With ScyllaDB as their only backend, they managed to reduce operational costs while benefiting from core architectural paradigms like predictable data distribution and processing capacity, idempotence. I have to admit that I am personally quite proud to see this cool new use of ScyllaDB’s shard-per-core architecture. 🙂 I hope it inspires others to use it for their own trailblazing projects.

Watch Numberly’s talk

Read Numberly’s blog

ShareChat

About: ShareChat provides India’s leading multilingual social media platform (ShareChat) and India’s biggest short video platform (Moj). ShareChat serves 180M Monthly Active Users and Moj serves 300M Monthly Active Users. Together, they are changing the way the next billion users will interact on the internet.

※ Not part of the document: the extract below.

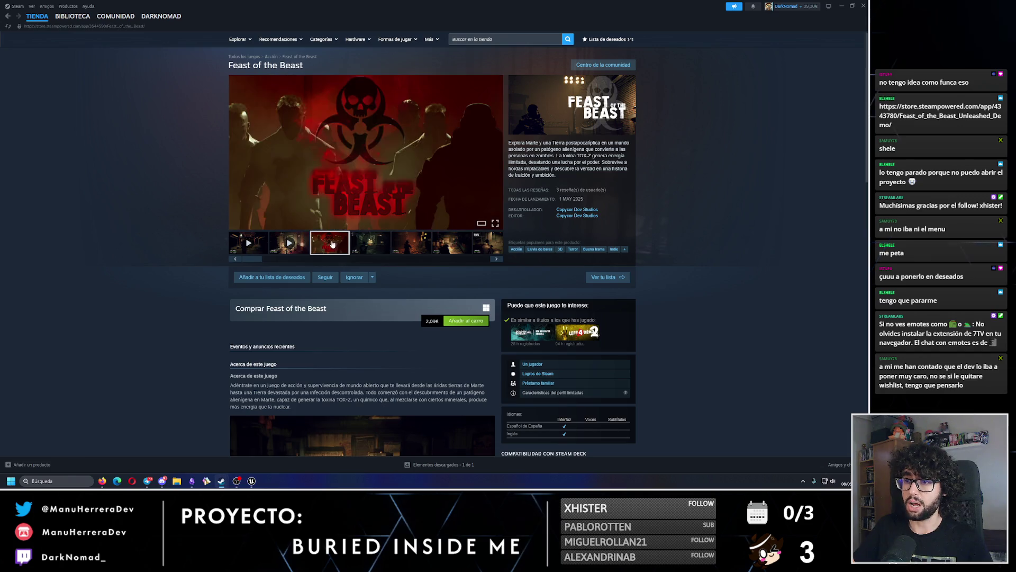
click(289, 243)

Migration: Their cloud provider’s DBaaS + some Cassandra instances to ScyllaDB

Use Case: Customer Experience

Takeaways: This is a team with a lot of achievements to share! Just a couple months ago, ShareChat’s Geetish Nayak provided an overview of their rapid ScyllaDB ramp up and expansion to ~50 use cases in a detailed webinar. And now they shared two more technical talks at ScyllaDB Summit.

Charan Movva talked about ShareChat handles the aggregations of a post’s engagement metrics/counters at scale with sub-millisecond P99 latencies for reads and writes (note that they operate at the scale of 55k-60k writes/sec and 290k-300k reads/sec, respectively). By rethinking how they handle events – by using ScyllaDB with their existing Kafka Streams – they were to maintain ultra-low latency while reducing database costs by at least 50%.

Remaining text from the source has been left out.